Igor S. Korntayer
Igor S. Korntayer was a Polish Jewish actor, lyricist, poet, and coupletist. He is best known for the Yiddish Tango song Vu ahin zol ikh geyn? , for which he is usually credited for writing new Yiddish lyrics.
Biography
Little is known about his birthplace or early life. According to Zalmen Zylbercweig, the earliest records of him date from when he arrived in the Łódź Yiddish theater in 1918, with a translation of Lermontov's Spanish Blood. Soon afterwards, at Julius Adler's request he translated Shakespeare's Othello. He knew several languages and had a knack for dramaturgy.He then moved to Warsaw, where he was hired in 1926 by the Scala Theater to write song lyrics, for instance to Osip Dimov's Yoshke Muzikant. In 1927 he wrote lyrics for the operetta Velvele Shmudnik.
He wrote many songs for the theaters Scala and Sambatiyon.
In 1935 he acted with Alexander Granach in Alter Kacyzne's Velt-gevisn in Łódź. He wrote a play called Nokh Halbe Nakht which debuted June 4, 1942.

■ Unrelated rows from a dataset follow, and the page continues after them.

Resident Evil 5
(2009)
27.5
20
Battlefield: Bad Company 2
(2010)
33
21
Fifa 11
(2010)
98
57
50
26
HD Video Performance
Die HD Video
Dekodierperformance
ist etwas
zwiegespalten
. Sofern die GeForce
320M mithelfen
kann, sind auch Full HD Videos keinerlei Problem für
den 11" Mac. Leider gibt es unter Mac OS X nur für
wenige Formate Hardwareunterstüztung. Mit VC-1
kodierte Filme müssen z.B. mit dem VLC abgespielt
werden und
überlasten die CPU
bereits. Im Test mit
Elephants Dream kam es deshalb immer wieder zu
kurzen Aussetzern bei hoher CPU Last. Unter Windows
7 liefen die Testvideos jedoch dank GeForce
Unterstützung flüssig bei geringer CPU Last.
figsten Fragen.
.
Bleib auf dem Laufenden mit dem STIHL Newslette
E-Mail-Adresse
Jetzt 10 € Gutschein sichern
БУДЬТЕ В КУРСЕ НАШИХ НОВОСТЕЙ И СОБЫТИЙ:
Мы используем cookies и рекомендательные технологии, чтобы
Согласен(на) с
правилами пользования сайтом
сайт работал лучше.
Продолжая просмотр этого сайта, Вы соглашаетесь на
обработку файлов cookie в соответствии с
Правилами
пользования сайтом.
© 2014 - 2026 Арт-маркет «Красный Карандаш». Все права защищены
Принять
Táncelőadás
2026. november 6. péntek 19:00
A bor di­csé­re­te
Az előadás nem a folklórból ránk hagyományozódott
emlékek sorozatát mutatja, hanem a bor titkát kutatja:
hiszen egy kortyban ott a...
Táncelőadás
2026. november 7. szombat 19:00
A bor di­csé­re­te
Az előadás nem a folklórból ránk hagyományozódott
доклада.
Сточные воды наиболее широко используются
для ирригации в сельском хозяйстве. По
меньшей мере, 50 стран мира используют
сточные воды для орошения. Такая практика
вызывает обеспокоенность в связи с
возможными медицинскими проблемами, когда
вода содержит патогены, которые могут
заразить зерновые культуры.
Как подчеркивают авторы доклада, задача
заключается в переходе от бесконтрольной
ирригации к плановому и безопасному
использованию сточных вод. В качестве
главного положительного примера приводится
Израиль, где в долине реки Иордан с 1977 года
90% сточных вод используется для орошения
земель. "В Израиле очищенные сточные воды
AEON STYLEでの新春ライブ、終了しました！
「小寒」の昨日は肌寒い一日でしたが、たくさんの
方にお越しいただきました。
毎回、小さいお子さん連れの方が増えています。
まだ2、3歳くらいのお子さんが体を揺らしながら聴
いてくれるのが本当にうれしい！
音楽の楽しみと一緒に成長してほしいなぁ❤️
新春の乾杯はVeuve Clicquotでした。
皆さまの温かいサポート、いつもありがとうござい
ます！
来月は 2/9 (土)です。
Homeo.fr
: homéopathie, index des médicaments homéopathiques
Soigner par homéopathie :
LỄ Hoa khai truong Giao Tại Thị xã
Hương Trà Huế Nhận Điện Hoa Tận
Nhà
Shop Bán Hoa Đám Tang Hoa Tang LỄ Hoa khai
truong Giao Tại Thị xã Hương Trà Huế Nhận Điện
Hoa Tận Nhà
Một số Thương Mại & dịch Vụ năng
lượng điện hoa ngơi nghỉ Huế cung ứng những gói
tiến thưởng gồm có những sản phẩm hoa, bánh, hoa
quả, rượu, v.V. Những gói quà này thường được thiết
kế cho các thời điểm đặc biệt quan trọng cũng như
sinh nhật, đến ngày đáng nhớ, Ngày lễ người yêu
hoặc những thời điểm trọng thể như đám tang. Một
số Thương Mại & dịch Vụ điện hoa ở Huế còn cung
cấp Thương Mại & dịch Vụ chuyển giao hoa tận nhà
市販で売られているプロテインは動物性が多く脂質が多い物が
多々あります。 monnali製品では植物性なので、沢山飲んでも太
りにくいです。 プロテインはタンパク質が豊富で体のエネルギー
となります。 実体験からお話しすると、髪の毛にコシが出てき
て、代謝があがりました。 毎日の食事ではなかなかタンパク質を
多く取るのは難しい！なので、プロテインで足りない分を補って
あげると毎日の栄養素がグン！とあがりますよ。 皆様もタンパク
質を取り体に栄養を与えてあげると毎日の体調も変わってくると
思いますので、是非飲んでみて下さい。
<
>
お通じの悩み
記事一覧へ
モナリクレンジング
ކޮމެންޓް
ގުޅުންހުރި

He is best known for writing new Yiddish lyrics for the song Vu ahin zol ikh geyn? written with "tango-king" Oskar Strock; their version was based on an existing Russian language tango, "Blue eyes" which was then popular in Poland in a Polish-language version called "Dokąd mam iść?". Two other notable songs are Kum tsu mir , a tango, and Mayn libeslid , both to music by Pawel Brajtman, premiered in Yiddish theaters in Vienna and Bucharest. On a lighter note, he wrote Yiddish lyrics to the song Sex Appeal made famous by Eugeniusz Bodo in the 1937 movie Piętro wyżej .
Following the Nazi invasion of Poland in 1939, he was forced to live in the Warsaw Ghetto. He continued to compose music and plays there. He wrote the comedy Cype fun Nowolipe which played in June 1941 at the Eldorado Theater, and a revue called Wesele zydowskie at the Melody Palace.
He was murdered in the gas chambers at Auschwitz concentration camp.